Ghosting-AMSI: AMSI Bypass via RPC Hijack
This technique exploits the COM-level mechanics AMSI uses when delegating scan requests to antivirus (AV) providers through RPC. By hooking into the NdrClientCall3 function—used internally by the RPC runtime to marshal and dispatch function calls—we intercept AMSI scan requests before they’re serialized and sent to the AV engine.
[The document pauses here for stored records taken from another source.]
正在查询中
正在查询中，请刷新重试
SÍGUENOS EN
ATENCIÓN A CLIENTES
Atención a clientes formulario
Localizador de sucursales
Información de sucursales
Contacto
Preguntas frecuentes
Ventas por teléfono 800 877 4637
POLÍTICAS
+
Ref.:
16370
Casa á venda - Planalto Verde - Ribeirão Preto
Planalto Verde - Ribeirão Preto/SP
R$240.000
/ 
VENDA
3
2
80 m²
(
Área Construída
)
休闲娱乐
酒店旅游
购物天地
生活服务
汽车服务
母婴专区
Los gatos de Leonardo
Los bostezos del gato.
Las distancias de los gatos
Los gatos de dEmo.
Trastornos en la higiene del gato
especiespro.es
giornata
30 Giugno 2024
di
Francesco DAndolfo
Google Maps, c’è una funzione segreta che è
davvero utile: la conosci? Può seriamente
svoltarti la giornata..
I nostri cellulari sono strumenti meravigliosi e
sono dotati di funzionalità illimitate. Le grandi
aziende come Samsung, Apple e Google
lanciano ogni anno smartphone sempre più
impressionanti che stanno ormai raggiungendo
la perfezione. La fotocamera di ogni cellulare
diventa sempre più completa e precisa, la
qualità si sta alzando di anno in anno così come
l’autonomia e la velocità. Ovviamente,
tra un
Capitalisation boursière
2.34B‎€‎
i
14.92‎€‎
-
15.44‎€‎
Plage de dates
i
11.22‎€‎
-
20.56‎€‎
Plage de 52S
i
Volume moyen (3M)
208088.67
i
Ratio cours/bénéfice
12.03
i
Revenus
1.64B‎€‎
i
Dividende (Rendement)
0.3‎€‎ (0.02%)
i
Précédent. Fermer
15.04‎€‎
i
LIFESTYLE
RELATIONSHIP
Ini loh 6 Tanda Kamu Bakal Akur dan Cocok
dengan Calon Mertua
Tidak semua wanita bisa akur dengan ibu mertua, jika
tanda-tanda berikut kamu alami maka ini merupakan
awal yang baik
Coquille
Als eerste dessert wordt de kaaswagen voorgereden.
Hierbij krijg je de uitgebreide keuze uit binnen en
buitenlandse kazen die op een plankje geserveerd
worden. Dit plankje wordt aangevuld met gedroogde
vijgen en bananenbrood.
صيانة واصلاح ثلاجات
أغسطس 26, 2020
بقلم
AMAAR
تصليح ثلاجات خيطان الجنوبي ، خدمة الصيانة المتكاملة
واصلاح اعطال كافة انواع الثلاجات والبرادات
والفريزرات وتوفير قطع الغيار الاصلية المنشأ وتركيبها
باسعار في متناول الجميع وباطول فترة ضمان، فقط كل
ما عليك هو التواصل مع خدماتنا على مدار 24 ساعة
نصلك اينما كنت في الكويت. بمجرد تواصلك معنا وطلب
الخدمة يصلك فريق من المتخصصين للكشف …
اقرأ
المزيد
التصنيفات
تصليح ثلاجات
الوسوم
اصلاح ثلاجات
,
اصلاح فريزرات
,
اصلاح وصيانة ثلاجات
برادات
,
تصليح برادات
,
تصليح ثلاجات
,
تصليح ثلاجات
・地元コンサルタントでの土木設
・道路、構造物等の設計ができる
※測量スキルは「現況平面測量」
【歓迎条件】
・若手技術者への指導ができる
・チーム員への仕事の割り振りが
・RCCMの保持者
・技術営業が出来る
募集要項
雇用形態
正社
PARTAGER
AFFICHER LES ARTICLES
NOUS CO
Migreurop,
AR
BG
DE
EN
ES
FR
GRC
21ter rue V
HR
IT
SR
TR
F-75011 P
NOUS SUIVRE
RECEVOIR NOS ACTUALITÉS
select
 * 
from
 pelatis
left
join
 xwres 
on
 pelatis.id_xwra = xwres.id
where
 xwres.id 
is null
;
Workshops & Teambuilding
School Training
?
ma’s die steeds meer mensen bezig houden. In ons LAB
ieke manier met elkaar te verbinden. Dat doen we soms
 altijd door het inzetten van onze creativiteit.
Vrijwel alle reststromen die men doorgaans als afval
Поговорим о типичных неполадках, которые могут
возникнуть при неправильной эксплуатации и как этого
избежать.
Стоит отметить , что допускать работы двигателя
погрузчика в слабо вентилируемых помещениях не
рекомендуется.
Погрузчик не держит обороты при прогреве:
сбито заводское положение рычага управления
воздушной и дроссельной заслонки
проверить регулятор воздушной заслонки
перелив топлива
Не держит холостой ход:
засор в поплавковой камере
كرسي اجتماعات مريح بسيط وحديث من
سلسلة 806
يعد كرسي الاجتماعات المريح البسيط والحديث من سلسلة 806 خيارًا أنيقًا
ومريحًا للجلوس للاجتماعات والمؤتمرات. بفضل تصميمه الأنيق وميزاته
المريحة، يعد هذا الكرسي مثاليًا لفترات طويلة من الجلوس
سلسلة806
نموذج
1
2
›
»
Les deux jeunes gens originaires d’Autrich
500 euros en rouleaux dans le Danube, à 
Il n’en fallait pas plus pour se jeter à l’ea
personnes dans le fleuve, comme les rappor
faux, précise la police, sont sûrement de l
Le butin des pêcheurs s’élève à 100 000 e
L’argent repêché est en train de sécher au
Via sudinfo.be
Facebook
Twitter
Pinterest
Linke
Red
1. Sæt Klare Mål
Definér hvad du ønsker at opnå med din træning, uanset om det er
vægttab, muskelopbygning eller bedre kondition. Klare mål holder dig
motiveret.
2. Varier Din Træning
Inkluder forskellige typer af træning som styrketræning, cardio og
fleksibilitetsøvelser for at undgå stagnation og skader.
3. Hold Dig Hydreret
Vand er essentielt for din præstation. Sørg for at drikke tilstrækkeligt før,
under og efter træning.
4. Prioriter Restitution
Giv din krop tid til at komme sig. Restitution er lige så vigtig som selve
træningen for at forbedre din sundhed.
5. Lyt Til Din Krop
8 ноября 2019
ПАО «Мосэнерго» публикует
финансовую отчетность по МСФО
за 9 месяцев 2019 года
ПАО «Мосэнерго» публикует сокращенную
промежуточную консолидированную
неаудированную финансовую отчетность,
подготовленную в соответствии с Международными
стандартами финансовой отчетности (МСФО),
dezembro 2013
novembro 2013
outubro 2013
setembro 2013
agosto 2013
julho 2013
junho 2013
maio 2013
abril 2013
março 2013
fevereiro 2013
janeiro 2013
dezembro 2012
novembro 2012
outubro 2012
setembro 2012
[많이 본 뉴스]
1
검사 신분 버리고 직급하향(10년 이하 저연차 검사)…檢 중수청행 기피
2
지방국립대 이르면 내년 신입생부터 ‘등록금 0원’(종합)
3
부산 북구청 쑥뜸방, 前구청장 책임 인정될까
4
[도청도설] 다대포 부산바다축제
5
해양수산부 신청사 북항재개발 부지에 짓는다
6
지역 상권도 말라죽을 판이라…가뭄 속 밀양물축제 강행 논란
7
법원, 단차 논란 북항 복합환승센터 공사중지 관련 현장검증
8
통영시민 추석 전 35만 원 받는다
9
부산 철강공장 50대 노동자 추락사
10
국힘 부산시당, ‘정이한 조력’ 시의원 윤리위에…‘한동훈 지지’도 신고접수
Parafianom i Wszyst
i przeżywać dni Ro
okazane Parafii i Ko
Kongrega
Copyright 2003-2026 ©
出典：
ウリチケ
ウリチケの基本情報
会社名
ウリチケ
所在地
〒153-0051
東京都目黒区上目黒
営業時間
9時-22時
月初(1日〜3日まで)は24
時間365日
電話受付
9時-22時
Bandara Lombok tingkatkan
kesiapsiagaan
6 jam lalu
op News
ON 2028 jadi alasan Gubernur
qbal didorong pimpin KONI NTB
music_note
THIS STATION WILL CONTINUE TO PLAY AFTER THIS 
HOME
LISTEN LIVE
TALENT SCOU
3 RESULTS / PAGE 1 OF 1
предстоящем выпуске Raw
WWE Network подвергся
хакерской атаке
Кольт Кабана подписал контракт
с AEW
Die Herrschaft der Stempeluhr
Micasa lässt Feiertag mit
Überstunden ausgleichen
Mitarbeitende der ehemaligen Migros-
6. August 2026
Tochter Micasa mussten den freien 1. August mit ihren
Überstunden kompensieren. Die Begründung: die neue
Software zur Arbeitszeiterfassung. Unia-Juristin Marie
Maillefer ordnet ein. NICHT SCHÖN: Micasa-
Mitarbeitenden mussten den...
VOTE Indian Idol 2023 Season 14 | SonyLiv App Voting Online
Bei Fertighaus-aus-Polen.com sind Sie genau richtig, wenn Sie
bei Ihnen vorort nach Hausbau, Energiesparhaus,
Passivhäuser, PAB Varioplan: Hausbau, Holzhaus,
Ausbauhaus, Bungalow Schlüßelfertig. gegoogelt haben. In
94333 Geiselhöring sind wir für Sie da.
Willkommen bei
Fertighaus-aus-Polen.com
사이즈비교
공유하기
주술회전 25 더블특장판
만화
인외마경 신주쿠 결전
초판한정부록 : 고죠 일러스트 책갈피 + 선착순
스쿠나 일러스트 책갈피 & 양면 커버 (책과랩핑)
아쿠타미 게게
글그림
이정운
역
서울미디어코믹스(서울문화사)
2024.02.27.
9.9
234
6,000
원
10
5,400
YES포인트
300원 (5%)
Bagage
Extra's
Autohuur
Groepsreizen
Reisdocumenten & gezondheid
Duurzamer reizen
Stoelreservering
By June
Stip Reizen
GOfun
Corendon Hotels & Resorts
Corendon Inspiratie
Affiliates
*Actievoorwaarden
🔍 What’s happening under the hood:
Intercepted Arguments: Payloads are manipulated before hitting the AV, tricking AMSI into thinking clean data is being scanned.
Bypassing Detection: Unlike traditional methods that patch AmsiScanBuffer or set internal flags (like amsiInitFailed), this operates one layer deeper—at the RPC runtime itself.
No AMSI.dll Modification: Because AMSI itself isn’t touched, this method evades both signature-based and behavior-based detection engines.
💡 Why NdrClientCall3?
rpcrt4.dll!NdrClientCall3 is a low-level function in the RPC runtime responsible for marshaling parameters and sending them to the RPC server.
AMSI’s backend communication with AV providers is likely implemented via auto-generated stubs (from IDL), which call into NdrClientCall3 to perform the actual RPC.
By hijacking this stub, we gain full control over what AMSI thinks it’s scanning.